Can separate the installed external cyclone 3 and the like from other components and remove it from the soot / dust removing device 1. Since the removed dust holding material 25 can be discarded together with the accumulated dust, there is no risk of scattering the dust and contaminating the surroundings with the disposal of the dust.

[0030]

The device for removing dust from exhaust gas of a diesel engine of the present invention can easily separate and remove a large amount of dust contained in the exhaust gas of a diesel engine.

[Brief description of drawings]

FIG. 1 is an explanatory diagram of a configuration of a soot and dust removing device of the present embodiment.

FIG. 2 is a sectional view taken along line XX of FIG.

3 is a sectional view taken along line ZZ and YY of FIG.

4 is a cross-sectional view taken along the line WW of FIG.

FIG. 5 is a block diagram illustrating the configuration of a device for removing dust and dirt from exhaust gas of a diesel engine according to claim 3;

[Explanation of symbols]

1 ... Dust removal device, 3 ... Outer cyclone, 5 ...
-Exhaust gas inlet, 7 ... Outside air inlet, 11 ... Inner cyclone, 13 ... Soot and dust storage container, 17 ... Communication passage, 25 ... Soot and dust holding material.

Claims (4)

[Claims] 1. A cyclone type dust removing device provided in an exhaust gas flow path of a diesel engine, wherein a removable dust container is arranged in a portion of the cyclone where the dust is accumulated. A device for removing soot and dust from exhaust gas. 2. A cyclone-type dust removing device provided in an exhaust gas flow path of a diesel engine, characterized in that it is provided with an outside air introduction port as well as an exhaust gas introduction port into the cyclone.

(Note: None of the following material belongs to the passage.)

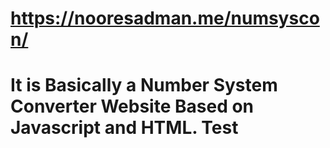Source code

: # https://nooresadman.me/numsyscon/
# It is Basically a Number System Converter Website Based on Javascript and HTML. Test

Removal device. 3. An operating condition detecting means for detecting at least one of a rotational speed, an intake air amount and an exhaust gas amount of a diesel engine, and an outside air introducing amount for increasing an outside air introducing amount as a detection value detected by the operating condition detecting means becomes lower. 3. A device for removing soot and dust in exhaust gas of a diesel engine according to claim 2, further comprising: an amount control means. 4. A cylindrical outer cyclone extending in a vertical direction, an inner cyclone having a lower end portion installed inside the cylindrical outer cyclone smaller than a diameter of the upper end portion, the outer cyclone and the inner cyclone. And a soot and dust holding member that is detachably provided to each of the cyclones and that stores and holds soot and dust.
5. A device for removing soot and dust from exhaust gas of a diesel engine according to any one of 1 to 3.